Supplied data: Begin
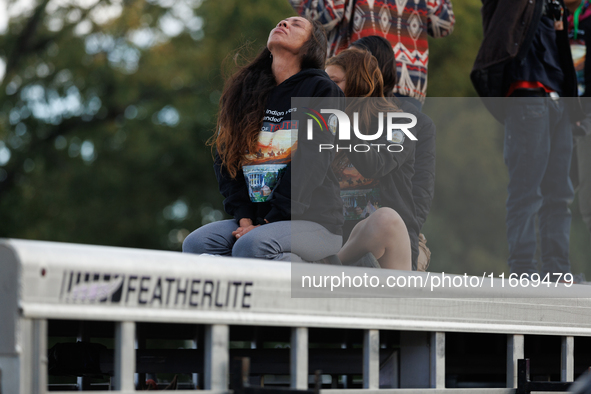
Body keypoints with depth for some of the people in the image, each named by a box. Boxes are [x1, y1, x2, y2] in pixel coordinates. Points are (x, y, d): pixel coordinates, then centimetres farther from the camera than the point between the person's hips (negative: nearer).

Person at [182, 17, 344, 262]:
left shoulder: (320, 90, 0)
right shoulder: (243, 92, 16)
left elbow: (309, 168, -11)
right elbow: (226, 162, 9)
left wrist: (268, 223, -16)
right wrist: (244, 219, -6)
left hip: (315, 222, -6)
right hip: (255, 222, 6)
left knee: (251, 246, -34)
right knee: (195, 243, -20)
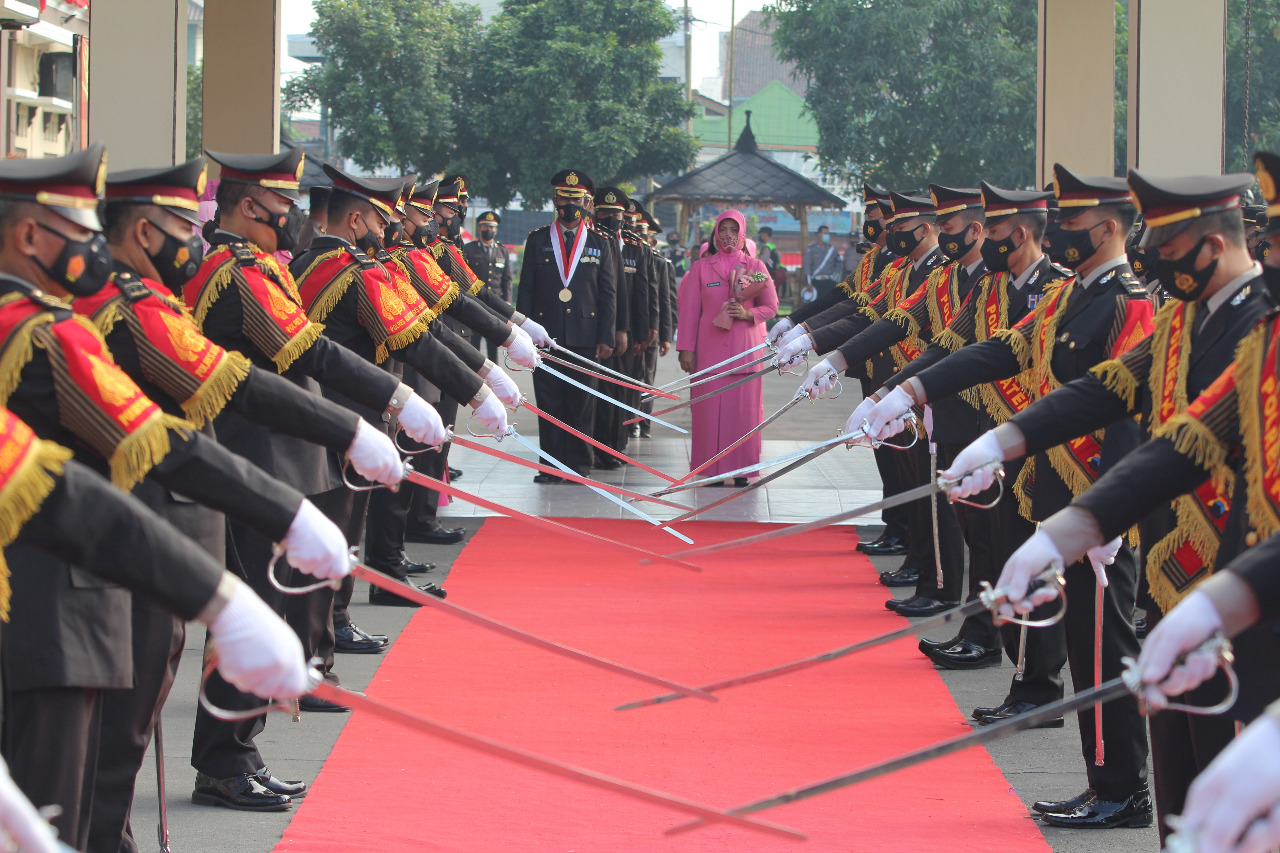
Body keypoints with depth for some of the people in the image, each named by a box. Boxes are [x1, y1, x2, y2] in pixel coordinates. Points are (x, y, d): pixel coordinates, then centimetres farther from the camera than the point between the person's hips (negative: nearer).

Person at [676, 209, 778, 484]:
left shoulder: (755, 267, 9)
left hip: (746, 347, 0)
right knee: (710, 405, -5)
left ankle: (741, 470, 1)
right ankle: (712, 469, -1)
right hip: (710, 348, 0)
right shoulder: (701, 268, 8)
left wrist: (749, 313, -10)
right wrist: (686, 348, 1)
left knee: (744, 405, -4)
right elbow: (690, 311, 7)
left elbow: (771, 306, 10)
Supplied data: End
#### Task description:
The answer must reproduce every line of the records above exactly, with all pictures left out.

#### Output for this task:
Body keypoints with depth for some of the people in the image, each named by a box. Boxes are [x1, y1, x2, y2] in pixel coordinates. Points are (x, y, d): pixel coordinates, then centimetres farther from the camera than the point between the person's hips (negative: nearer).

Person at [182, 17, 344, 262]:
left shoulder: (320, 90, 0)
right shoulder: (243, 92, 16)
left elbow: (309, 168, -11)
right elbow: (226, 162, 9)
left wrist: (268, 223, -16)
right wrist: (244, 219, -6)
left hip: (315, 222, -6)
right hip: (255, 222, 6)
left knee: (251, 246, -34)
right knee: (195, 243, -20)
Body keypoints with depth for some of the people in the image, each named by a box. Boxes are [x1, y1, x2, y2] in pixel coordinates. Points are (x, y, d): pixel coordinates, then centimetres farther from the camera than the point between the person's hips (negative: nearer).

Person at [676, 209, 778, 484]:
left shoulder: (755, 267, 9)
left hip: (746, 347, 0)
right knee: (710, 405, -5)
left ankle: (741, 470, 1)
right ankle: (712, 469, -1)
right hip: (710, 348, 0)
right shoulder: (701, 268, 8)
left wrist: (749, 313, -10)
right wrist: (686, 348, 1)
left knee: (744, 405, -4)
right elbow: (690, 311, 7)
left elbow: (771, 306, 10)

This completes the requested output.